Abeer Allam reports for the Financial Times:

For Saudi women the challenges of finding a job are unique. Strict social mores inspired by an austere interpretation of Islam dictate total gender separation in public. Women are required to wear an all-encompassing black robe, or abaya, and most cover their faces.

For the majority of the conservative population, working in a mixed place or where women could be dealing with men carries a social stigma.

Moreover, a ban on women driving and inadequate public transport mean working women have to spend a big chunk of their income on drivers or rely on male relatives.

Changing Roles of Saudi Women

Sabria Jawhar:

The other day I was at the bank and struck up a conversation with a teller in her mid-20s. She had spent much of her life outside Saudi Arabia, living in Europe and later the United States. Her English was fluent and accentless. She expressed doubts, though, about her future. She instinctively felt society’s pressure to get married when she was not only unprepared, but also unwilling to marry a man who might stifle the independent life she led for so many years.

Making a home and becoming a mother did not frighten her, but leading a conventional Saudi mother’s life did. I don’t mean this to diminish motherhood, which is the bedrock of Saudi society. But the worldly view the bank teller has of life does not fit into the traditions and customs that older Saudi women embrace.

As Jawhar correctly notes later in her article, men perception of that changing role of women in society is lagging behind. In a country where male guardianship rules still apply, this is a serious problem.

Women Unmployment Numbers

The number of Saudi women working at the private sector more than doubled during the past twelve months, Minister of Labor Adel Fakieh said Tuesday, according to al-Riyadh daily. Speaking at a women employment forum in Riyadh, Fakieh said there are 1.5 million Saudi nationals looking for work, 80 percent of them are women. Based on information drawn from the ministry’s unemployment benefits program Hafiz, 40 percent of the women looking for work have a college degree, he said.

Karwa

A new mockumentary by filmmaker Bader al-Homoud is making the rounds on the Saudi interwebs. The film is called Karwa, and it tackles the issue of unemployment, featuring some familiar faces who worked with him previously on another mockumentary about the lack of housing. The film, which runs for 29 minutes and 36 seconds, is available on YouTube with English subtitles and is embedded below.

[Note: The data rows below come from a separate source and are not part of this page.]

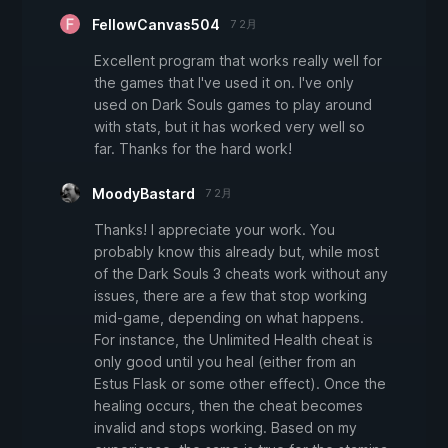
FellowCanvas504
7 2月
Excellent program that works really well for
the games that I've used it on. I've only
used on Dark Souls games to play around
with stats, but it has worked very well so
far. Thanks for the hard work!
MoodyBastard
7 2月
Thanks! I appreciate your work. You
probably know this already but, while most
of the Dark Souls 3 cheats work without any
issues, there are a few that stop working
mid-game, depending on what happens.
For instance, the Unlimited Health cheat is
only good until you heal (either from an
Estus Flask or some other effect). Once the
healing occurs, then the cheat becomes
invalid and stops working. Based on my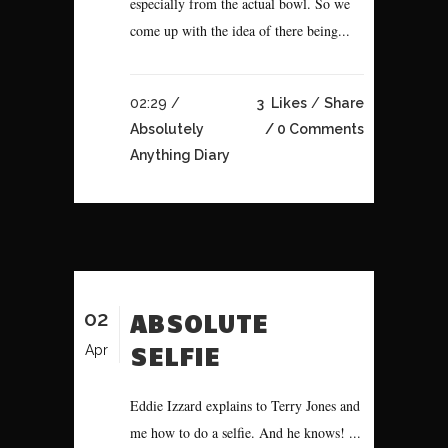
especially from the actual bowl. So we
come up with the idea of there being...
02:29 /
3
Likes
Share
Absolutely
0 Comments
Anything Diary
02
ABSOLUTE
SELFIE
Apr
Eddie Izzard explains to Terry Jones and
me how to do a selfie. And he knows! ...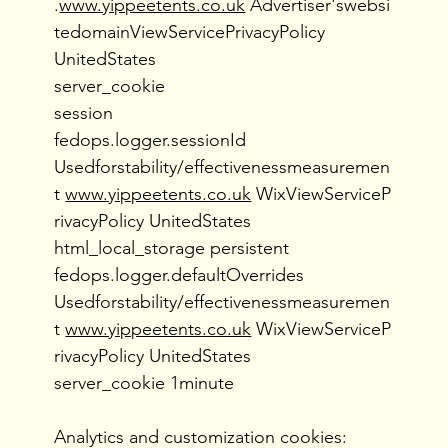
.
www.yippeetents.co.uk
Advertiser'swebsi
tedomainViewServicePrivacyPolicy
UnitedStates
server_cookie
session
fedops.logger.sessionId
Usedforstability/effectivenessmeasuremen
t
www.yippeetents.co.uk
WixViewServiceP
rivacyPolicy UnitedStates
html_local_storage persistent
fedops.logger.defaultOverrides
Usedforstability/effectivenessmeasuremen
t
www.yippeetents.co.uk
WixViewServiceP
rivacyPolicy UnitedStates
server_cookie 1minute
Analytics and customization cookies: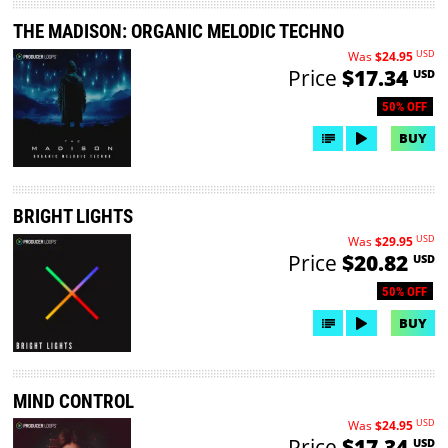
THE MADISON: ORGANIC MELODIC TECHNO
USD
Was
$24.95
Price
$17.34
USD
50% OFF
BUY
BRIGHT LIGHTS
USD
Was
$29.95
Price
$20.82
USD
50% OFF
BUY
MIND CONTROL
USD
Was
$24.95
Price
$17.34
USD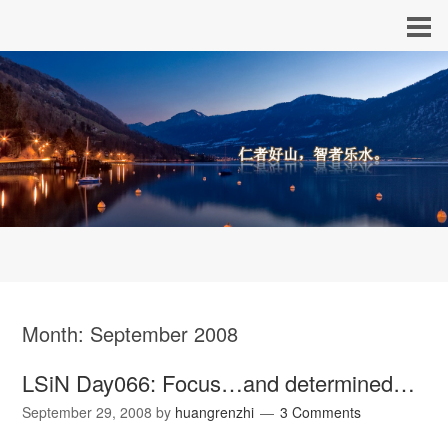
Month:
September 2008
LSiN Day066: Focus…and determined…
September 29, 2008
by
huangrenzhi
3 Comments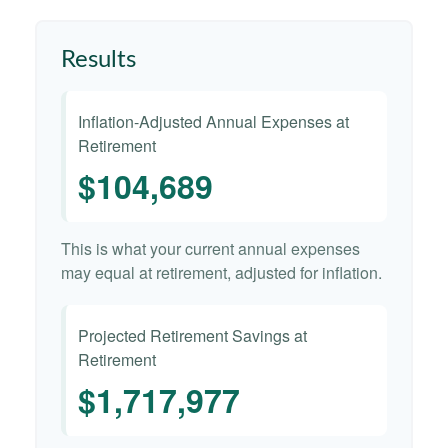
Results
Inflation-Adjusted Annual Expenses at
Retirement
$104,689
This is what your current annual expenses
may equal at retirement, adjusted for inflation.
Projected Retirement Savings at
Retirement
$1,717,977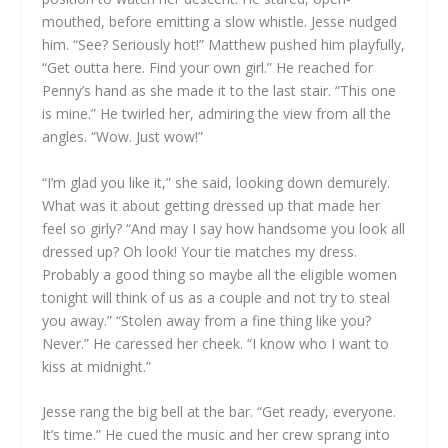
mouthed, before emitting a slow whistle. Jesse nudged
him. “See? Seriously hot!” Matthew pushed him playfully,
“Get outta here. Find your own girl.” He reached for
Penny’s hand as she made it to the last stair. “This one
is mine.” He twirled her, admiring the view from all the
angles. “Wow. Just wow!”
“I’m glad you like it,” she said, looking down demurely.
What was it about getting dressed up that made her
feel so girly? “And may I say how handsome you look all
dressed up? Oh look! Your tie matches my dress.
Probably a good thing so maybe all the eligible women
tonight will think of us as a couple and not try to steal
you away.” “Stolen away from a fine thing like you?
Never.” He caressed her cheek. “I know who I want to
kiss at midnight.”
Jesse rang the big bell at the bar. “Get ready, everyone.
It’s time.” He cued the music and her crew sprang into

As with al-Homouds’s previous work, the reception of the film on Twitter seems generally positive. The director, who dedicated the film to “he whose job is searching for a job,” said he was “very very proud of your reaction to the film.”

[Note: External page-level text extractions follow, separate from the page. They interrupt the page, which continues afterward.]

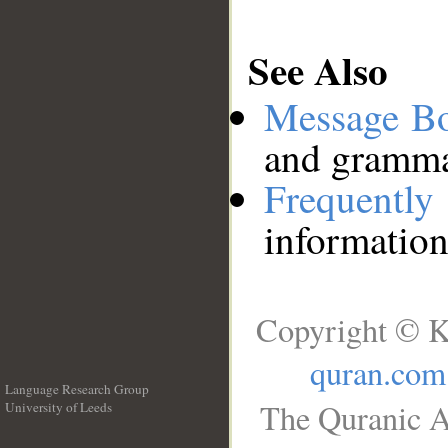
See Also
Message B
and grammat
Frequentl
information
Copyright © K
quran.com
Language Research Group
The Quranic A
University of Leeds
__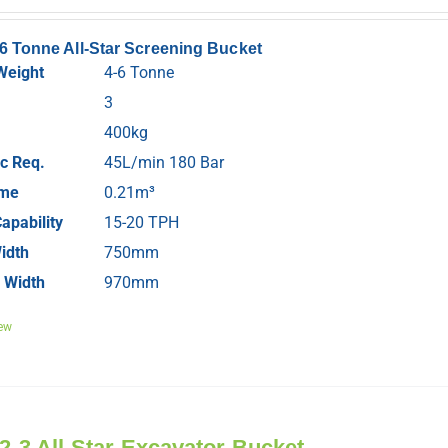
-6 Tonne All-Star Screening Bucket
Weight
4-6 Tonne
3
400kg
c Req.
45L/min 180 Bar
ume
0.21m³
apability
15-20 TPH
idth
750mm
 Width
970mm
ew
 2-3 All-Star Excavator Bucket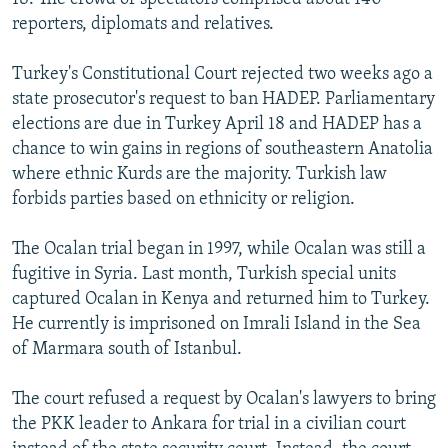
reporters, diplomats and relatives.
Turkey's Constitutional Court rejected two weeks ago a
state prosecutor's request to ban HADEP. Parliamentary
elections are due in Turkey April 18 and HADEP has a
chance to win gains in regions of southeastern Anatolia
where ethnic Kurds are the majority. Turkish law
forbids parties based on ethnicity or religion.
The Ocalan trial began in 1997, while Ocalan was still a
fugitive in Syria. Last month, Turkish special units
captured Ocalan in Kenya and returned him to Turkey.
He currently is imprisoned on Imrali Island in the Sea
of Marmara south of Istanbul.
The court refused a request by Ocalan's lawyers to bring
the PKK leader to Ankara for trial in a civilian court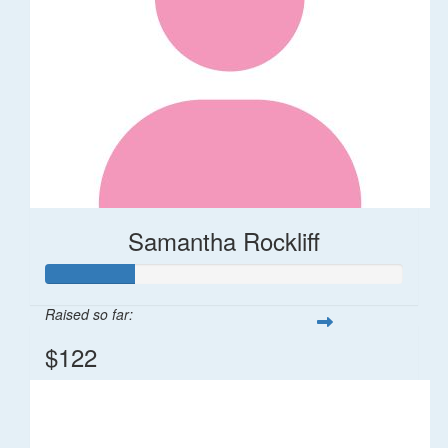
Samantha Rockliff
Raised so far:
$122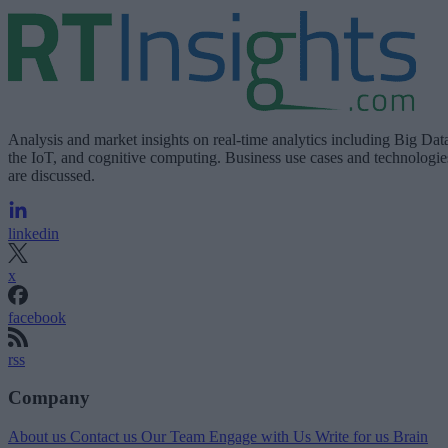
Analysis and market insights on real-time analytics including Big Dat
the IoT, and cognitive computing. Business use cases and technologie
are discussed.
linkedin
x
facebook
rss
Company
About us
Contact us
Our Team
Engage with Us
Write for us
Brain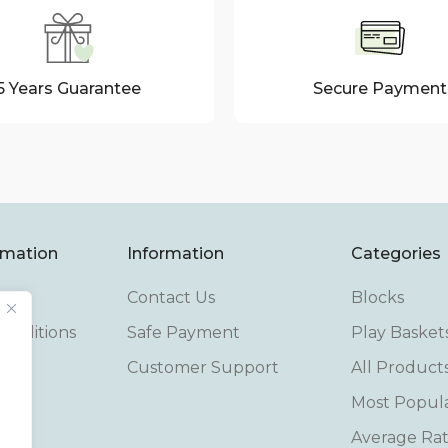
5 Years Guarantee
Secure Payment
rmation
Information
Categories
Contact Us
Blocks
onditions
Safe Payment
Play Basket
cy
Customer Support
All Product
Most Popul
cy
Average Rat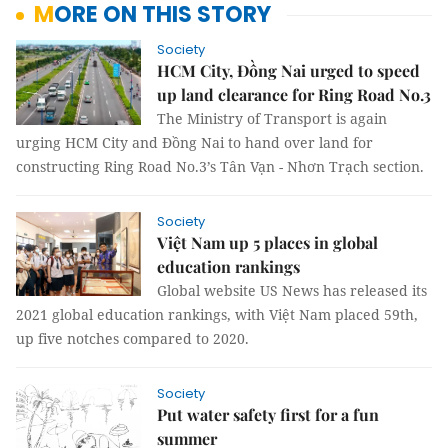
MORE ON THIS STORY
Society
HCM City, Đồng Nai urged to speed
up land clearance for Ring Road No.3
The Ministry of Transport is again
urging HCM City and Đồng Nai to hand over land for
constructing Ring Road No.3’s Tân Vạn - Nhơn Trạch section.
Society
Việt Nam up 5 places in global
education rankings
Global website US News has released its
2021 global education rankings, with Việt Nam placed 59th,
up five notches compared to 2020.
Society
Put water safety first for a fun
summer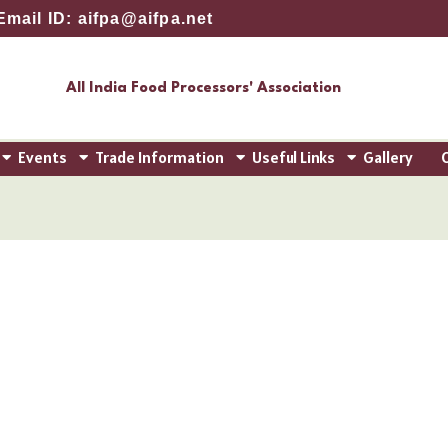
Email ID: aifpa@aifpa.net
All India Food Processors' Association
Events
Trade Information
Useful Links
Gallery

Lawyer Bandar al-Nugaithan was one of the few who did not like the film. “I am afraid of the tremendously negative message the film is sending to the youth who are about to enter the job market,” he said. “The situation is not this bad!”

So how bad is the situation? A recent study by the Kuwait-based Gulf Investment Corporation (GIC) said the unemployment in the country exceeds 10.5 percent. Numbers are even higher among 19 to 25 year-olds, reaching 30 percent unemployment.

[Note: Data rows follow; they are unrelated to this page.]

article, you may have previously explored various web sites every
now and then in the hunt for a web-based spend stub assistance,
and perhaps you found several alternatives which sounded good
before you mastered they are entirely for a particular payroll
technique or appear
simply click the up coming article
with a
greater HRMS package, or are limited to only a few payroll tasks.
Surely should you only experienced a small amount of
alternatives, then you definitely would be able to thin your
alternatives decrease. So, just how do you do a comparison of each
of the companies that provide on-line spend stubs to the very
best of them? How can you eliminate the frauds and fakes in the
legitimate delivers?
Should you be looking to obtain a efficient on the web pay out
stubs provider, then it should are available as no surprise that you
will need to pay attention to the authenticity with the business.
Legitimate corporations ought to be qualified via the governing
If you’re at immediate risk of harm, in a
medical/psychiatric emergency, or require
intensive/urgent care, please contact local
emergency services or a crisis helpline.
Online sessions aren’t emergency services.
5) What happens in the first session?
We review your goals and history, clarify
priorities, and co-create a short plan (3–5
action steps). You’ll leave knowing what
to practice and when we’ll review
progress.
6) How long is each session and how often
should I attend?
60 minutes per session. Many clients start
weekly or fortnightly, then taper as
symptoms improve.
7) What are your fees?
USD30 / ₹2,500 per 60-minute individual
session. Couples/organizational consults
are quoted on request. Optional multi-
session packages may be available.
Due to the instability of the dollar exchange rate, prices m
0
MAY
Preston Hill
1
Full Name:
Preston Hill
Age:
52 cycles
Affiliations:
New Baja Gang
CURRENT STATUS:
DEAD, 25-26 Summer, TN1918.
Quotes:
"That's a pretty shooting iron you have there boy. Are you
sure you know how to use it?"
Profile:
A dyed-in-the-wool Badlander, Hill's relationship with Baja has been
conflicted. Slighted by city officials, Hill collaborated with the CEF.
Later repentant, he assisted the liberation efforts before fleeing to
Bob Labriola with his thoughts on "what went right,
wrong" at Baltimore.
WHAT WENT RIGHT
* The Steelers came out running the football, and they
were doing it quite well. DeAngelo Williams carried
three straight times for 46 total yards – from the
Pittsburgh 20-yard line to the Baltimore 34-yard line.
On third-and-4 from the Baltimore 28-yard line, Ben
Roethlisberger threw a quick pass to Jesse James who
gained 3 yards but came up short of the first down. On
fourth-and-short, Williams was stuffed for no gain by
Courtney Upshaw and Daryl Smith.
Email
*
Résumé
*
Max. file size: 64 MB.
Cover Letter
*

Private Sector Jobs Vs. Public Sector Jobs

I heard that Adel Fakieh, the current labor minister, is big on studies. As soon as he started in his position two years ago, he hired major international consulting firms like PwC to conduct studies on the Saudi jobs market, to analyze it and come up with the best solutions to tackle the chronic unemployment issues among the country‘s young population. His main challenge was, and remains, how to get more Saudis to work in the private sector, long dominated by expat workers.

That's why he launched Nitaqat program, which, according to him, has been a great success so far, creating 380,000 job opportunities so far. Now based on MOL‘s studies, Fakieh predicts that 43 percent of private sector companies face closure if they fail to comply with the Nitaqat program requirements for Saudization.

Powerful words by the minister. Except that the lead story in Arab News on Tuesday screamed: “King‘s plan help 299,000 Saudis get civil service jobs.” How does MOL plan to convince young Saudis to take private sector jobs when the government keeps hiring hundreds of thousands of people like that? It is not as if the government is bloated or anything.